Print the data once more, exactly as given. Drop the pictures.

Information provided START

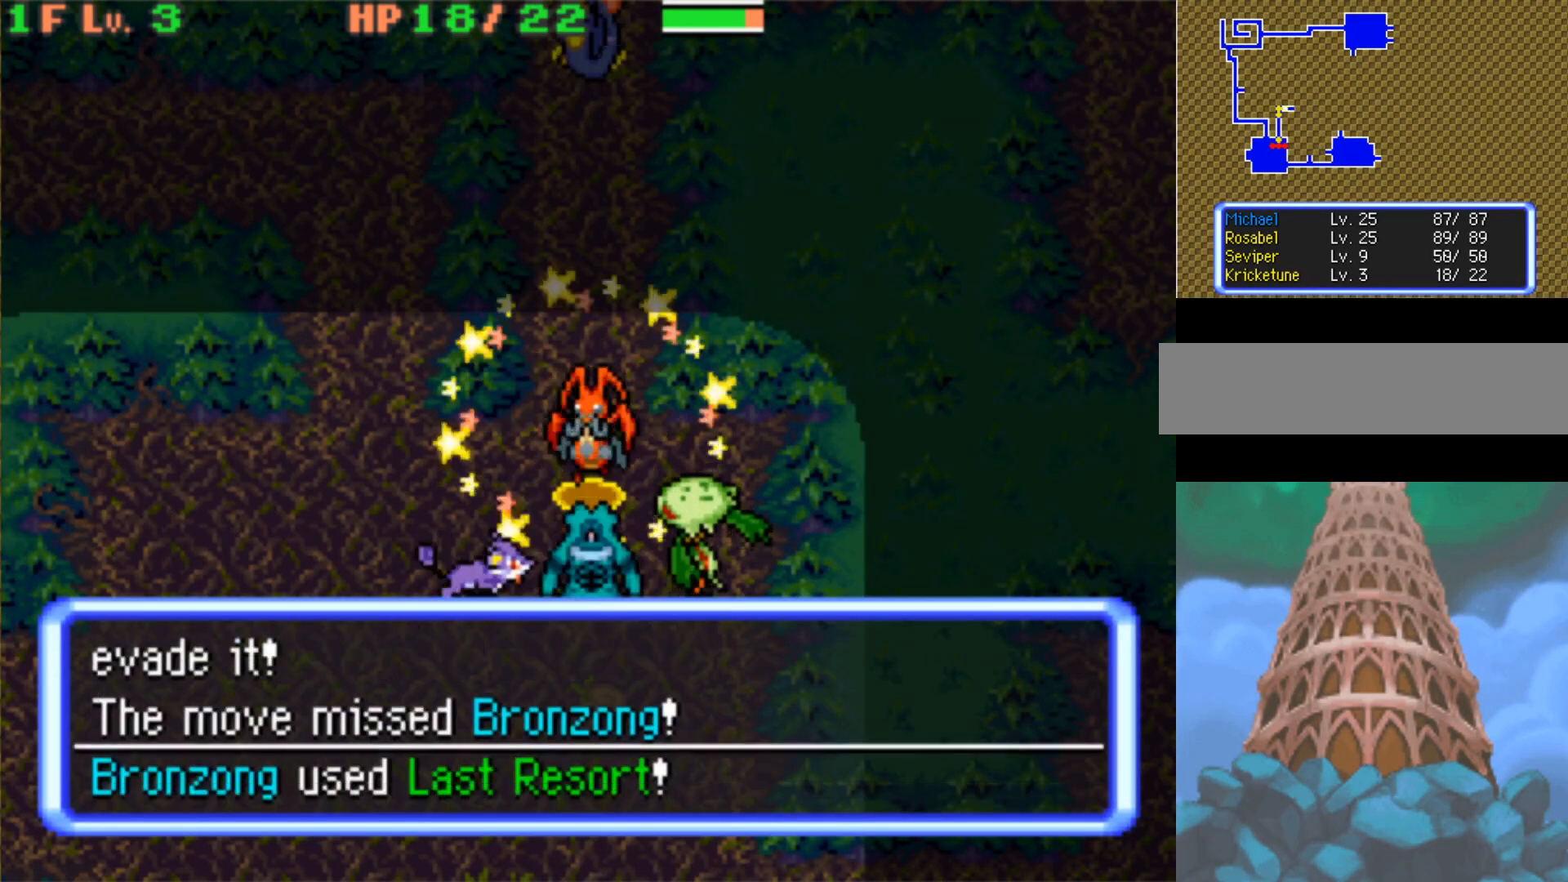
{"buttons": ["B"], "events": []}
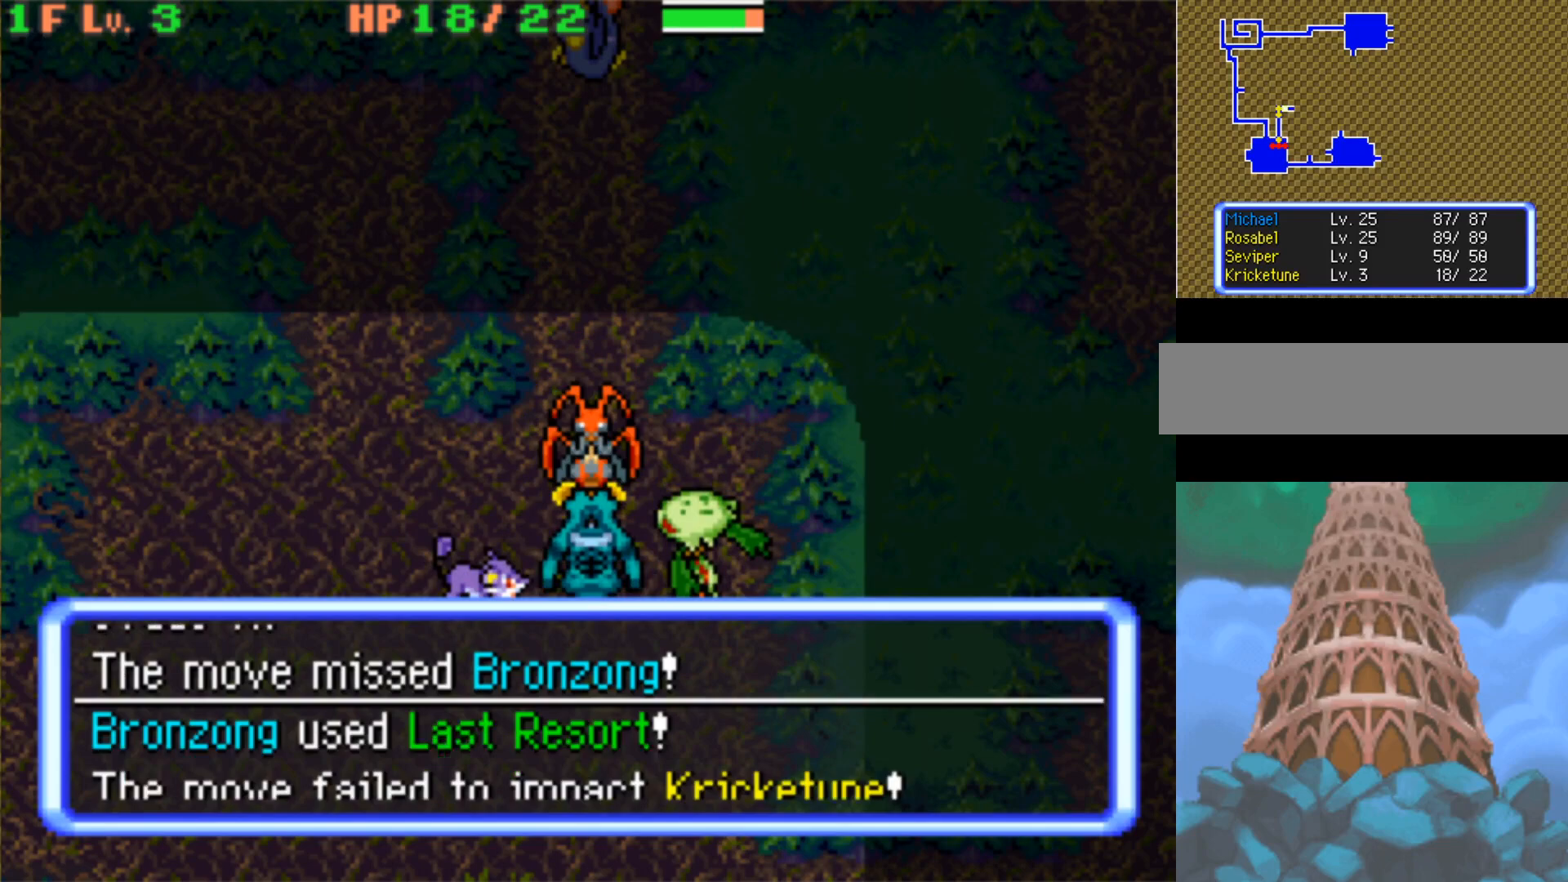
{"buttons": ["B"], "events": []}
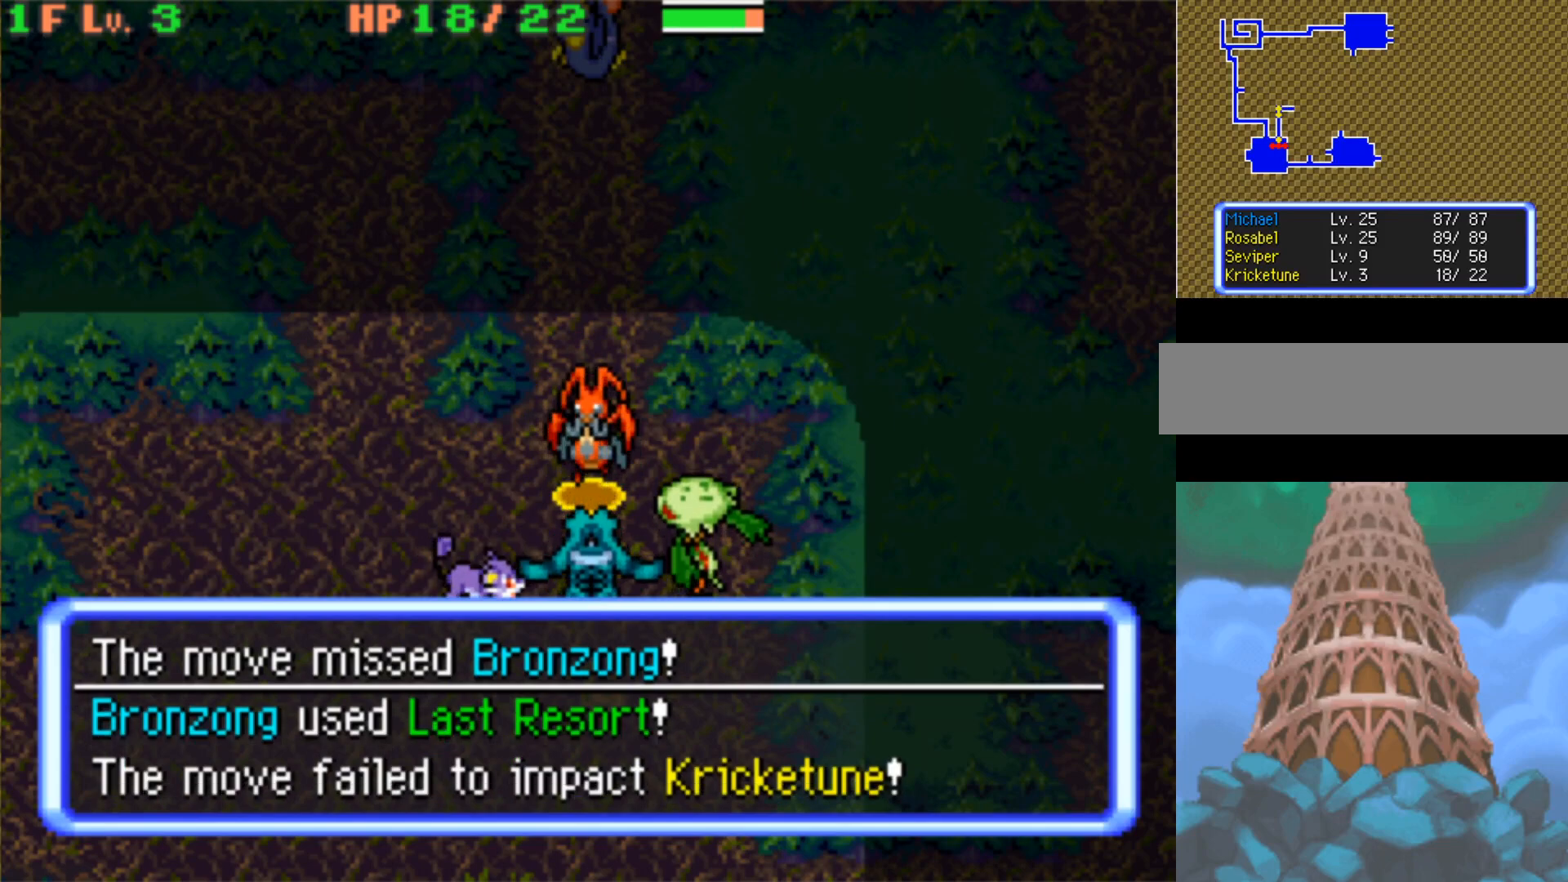
{"buttons": ["B"], "events": []}
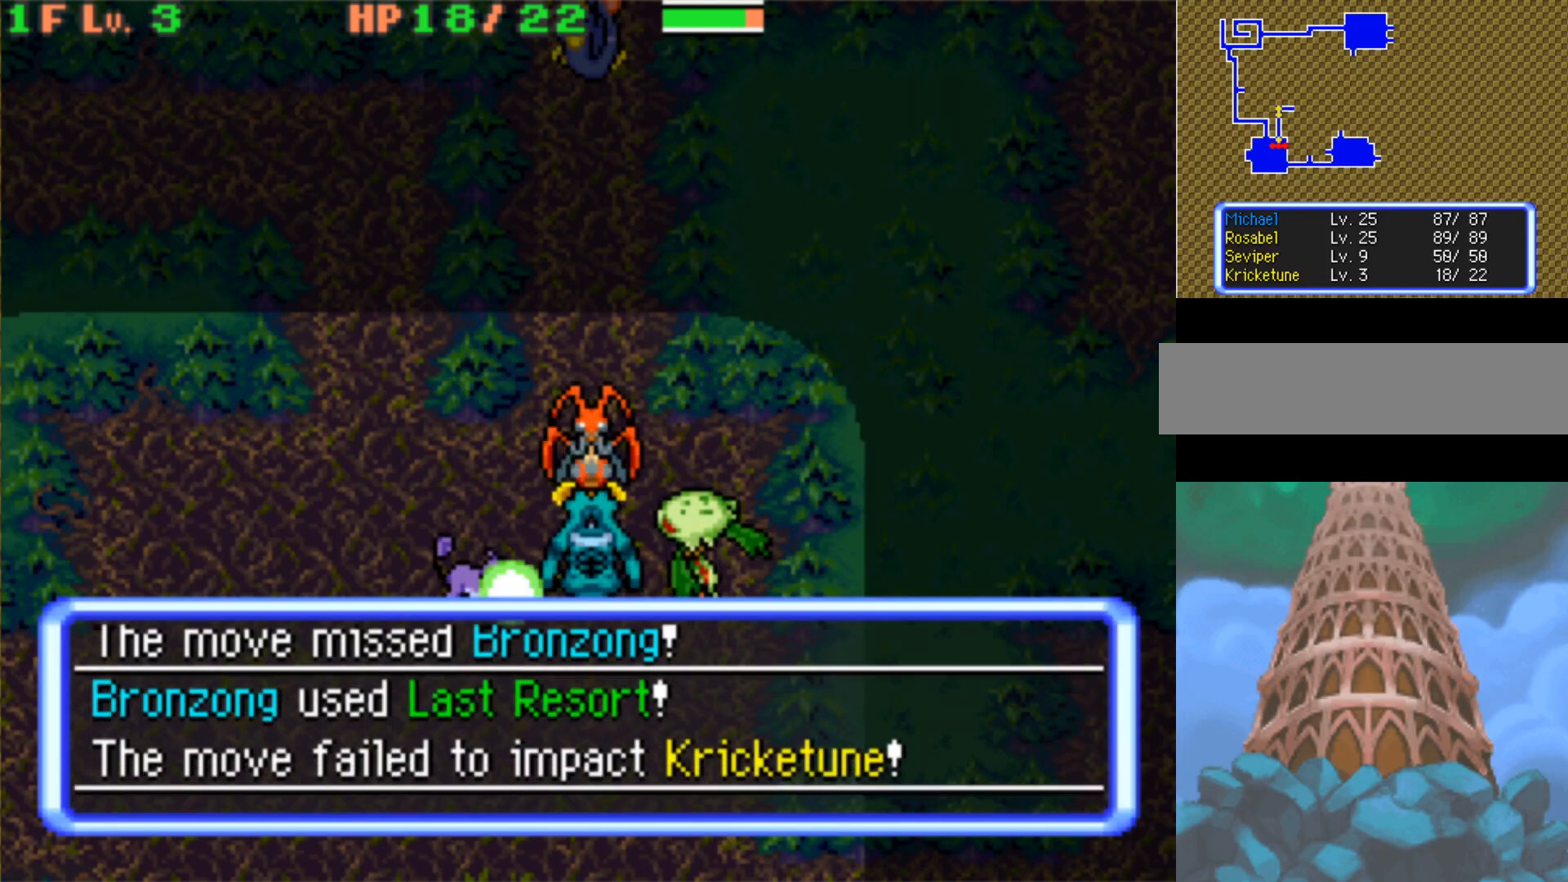
{"buttons": ["B"], "events": []}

Information provided END

**Reply**
{"buttons": ["B"], "events": []}
{"buttons": ["B"], "events": []}
{"buttons": ["B"], "events": []}
{"buttons": ["B"], "events": []}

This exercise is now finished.